| 任务与练习 |
• a. 根据下文这篇关于用Kubernetes部署Redis集群的文章回答：
(i) 方案2适合哪类人？
(ii) 手动部署中创建的命名空间名称是什么？
(iii) 配置的StorageClass中，parameters下的type取值是什么？
• b. 请照录下文这篇关于用Kubernetes部署Redis集群的文章中从“# redis-storage.yaml”起、到“3. 部署StatefulSet(核心大招)”为止（含这两处）的部分。

| 研读文本 |
挑战用Kubernetes部署Redis集群

37 阅读3分钟

第一步:认清现实——K8s部署Redis集群的挑战

# 你会遇到的灵魂拷问:
- 如何让Redis节点发现彼此? (K8s网络:听我说谢谢你)
- 数据持久化怎么搞? (PV表示:这锅我不背)
- 自动扩缩容怎么办? (HPA:你礼貌吗?)

第二步:选择你的武器——部署方案PK

方案1:StatefulSet+手动配置(适合硬核玩家)

方案2:Operator一键部署(适合想准时下班的)

方案3:Helm Chart三分钟成型(适合赶 DDL 的)


第三步:硬核模式——手动部署全流程

1. 创建命名空间(豪华单间)

# redis-ns.yaml
apiVersion: v1
kind: Namespace
metadata:
  name: redis-club

2. 配置StorageClass(给数据买个保险柜)

# redis-storage.yaml
apiVersion: storage.k8s.io/v1
kind: StorageClass
metadata:
  name: redis-ssd
provisioner: kubernetes.io/gce-pd
parameters:
  type: pd-ssd
allowVolumeExpansion: true

3. 部署StatefulSet(核心大招)

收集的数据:
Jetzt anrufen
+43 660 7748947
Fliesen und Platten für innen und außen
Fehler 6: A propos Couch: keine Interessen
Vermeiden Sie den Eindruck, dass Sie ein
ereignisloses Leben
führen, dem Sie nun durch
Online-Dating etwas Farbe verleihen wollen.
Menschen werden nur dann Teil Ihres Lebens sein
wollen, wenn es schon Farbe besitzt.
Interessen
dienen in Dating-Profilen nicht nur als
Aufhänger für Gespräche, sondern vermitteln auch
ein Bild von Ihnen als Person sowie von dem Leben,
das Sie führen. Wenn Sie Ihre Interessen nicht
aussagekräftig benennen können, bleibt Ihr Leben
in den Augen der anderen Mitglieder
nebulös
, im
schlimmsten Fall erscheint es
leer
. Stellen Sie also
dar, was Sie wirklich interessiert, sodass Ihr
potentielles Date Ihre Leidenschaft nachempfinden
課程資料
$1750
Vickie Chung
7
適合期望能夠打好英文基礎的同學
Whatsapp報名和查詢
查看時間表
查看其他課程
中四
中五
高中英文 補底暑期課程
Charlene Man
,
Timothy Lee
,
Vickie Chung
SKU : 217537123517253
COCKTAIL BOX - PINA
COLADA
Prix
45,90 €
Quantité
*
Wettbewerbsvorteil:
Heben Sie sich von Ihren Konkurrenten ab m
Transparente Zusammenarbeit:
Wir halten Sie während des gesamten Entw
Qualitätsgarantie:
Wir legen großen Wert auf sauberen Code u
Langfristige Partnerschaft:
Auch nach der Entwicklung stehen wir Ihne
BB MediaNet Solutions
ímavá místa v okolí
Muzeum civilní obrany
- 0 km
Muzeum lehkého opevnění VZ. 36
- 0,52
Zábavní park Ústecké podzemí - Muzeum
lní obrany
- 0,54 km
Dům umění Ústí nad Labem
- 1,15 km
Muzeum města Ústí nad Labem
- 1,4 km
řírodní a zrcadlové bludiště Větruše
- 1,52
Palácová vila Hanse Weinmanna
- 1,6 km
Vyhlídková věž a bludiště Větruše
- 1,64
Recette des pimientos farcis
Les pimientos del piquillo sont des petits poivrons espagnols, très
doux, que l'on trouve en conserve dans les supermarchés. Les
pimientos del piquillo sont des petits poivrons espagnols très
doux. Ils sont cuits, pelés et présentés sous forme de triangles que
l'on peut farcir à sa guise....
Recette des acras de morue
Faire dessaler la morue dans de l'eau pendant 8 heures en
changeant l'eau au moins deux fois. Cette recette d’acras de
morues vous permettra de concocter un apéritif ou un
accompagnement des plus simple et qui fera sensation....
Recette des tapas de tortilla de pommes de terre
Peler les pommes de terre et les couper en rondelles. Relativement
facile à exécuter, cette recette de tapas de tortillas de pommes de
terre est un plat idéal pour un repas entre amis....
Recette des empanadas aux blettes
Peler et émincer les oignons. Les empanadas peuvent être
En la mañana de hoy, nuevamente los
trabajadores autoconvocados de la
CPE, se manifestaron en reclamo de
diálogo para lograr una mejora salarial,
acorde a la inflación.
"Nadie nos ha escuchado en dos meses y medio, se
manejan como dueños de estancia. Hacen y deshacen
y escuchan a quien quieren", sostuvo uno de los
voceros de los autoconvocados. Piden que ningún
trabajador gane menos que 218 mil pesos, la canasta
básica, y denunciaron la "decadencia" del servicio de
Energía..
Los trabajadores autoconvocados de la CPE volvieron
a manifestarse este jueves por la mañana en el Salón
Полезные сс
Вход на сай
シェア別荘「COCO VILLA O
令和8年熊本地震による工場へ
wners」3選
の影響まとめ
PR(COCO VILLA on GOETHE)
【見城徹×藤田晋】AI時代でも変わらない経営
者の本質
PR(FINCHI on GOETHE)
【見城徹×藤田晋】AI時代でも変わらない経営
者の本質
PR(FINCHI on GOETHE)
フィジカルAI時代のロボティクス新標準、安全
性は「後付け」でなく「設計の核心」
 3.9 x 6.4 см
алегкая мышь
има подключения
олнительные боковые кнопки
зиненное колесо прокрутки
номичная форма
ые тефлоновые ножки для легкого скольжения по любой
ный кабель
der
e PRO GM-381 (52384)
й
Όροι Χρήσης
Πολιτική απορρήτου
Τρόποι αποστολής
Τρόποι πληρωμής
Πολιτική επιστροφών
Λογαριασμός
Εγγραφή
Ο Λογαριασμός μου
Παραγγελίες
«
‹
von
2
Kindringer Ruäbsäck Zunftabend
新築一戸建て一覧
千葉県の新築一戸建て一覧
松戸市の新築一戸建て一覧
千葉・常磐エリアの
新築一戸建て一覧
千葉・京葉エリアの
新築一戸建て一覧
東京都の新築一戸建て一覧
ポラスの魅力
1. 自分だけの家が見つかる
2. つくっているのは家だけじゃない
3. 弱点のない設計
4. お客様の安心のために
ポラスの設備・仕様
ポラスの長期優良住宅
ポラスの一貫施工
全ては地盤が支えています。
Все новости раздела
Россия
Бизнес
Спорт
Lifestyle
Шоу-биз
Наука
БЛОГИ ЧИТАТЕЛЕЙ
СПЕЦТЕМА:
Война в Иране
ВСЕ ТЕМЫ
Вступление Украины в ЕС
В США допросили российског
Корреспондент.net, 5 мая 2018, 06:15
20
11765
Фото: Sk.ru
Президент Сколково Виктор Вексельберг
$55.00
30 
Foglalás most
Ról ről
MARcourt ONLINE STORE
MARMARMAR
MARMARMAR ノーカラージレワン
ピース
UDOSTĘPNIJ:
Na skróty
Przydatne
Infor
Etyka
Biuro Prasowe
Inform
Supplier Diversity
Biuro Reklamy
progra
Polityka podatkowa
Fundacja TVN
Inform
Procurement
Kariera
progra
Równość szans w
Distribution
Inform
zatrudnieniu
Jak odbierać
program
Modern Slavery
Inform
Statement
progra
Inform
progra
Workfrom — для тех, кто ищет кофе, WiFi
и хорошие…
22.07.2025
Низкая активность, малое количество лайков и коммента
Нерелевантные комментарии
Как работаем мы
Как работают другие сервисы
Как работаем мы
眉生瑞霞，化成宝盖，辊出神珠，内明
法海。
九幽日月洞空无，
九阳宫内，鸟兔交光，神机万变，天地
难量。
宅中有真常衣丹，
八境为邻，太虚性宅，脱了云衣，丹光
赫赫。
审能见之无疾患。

| 参考答案 |
• a.
(i) 适合想准时下班的人。
(ii) redis-club
(iii) pd-ssd

• b.
# redis-storage.yaml
apiVersion: storage.k8s.io/v1
kind: StorageClass
metadata:
  name: redis-ssd
provisioner: kubernetes.io/gce-pd
parameters:
  type: pd-ssd
allowVolumeExpansion: true

3. 部署StatefulSet(核心大招)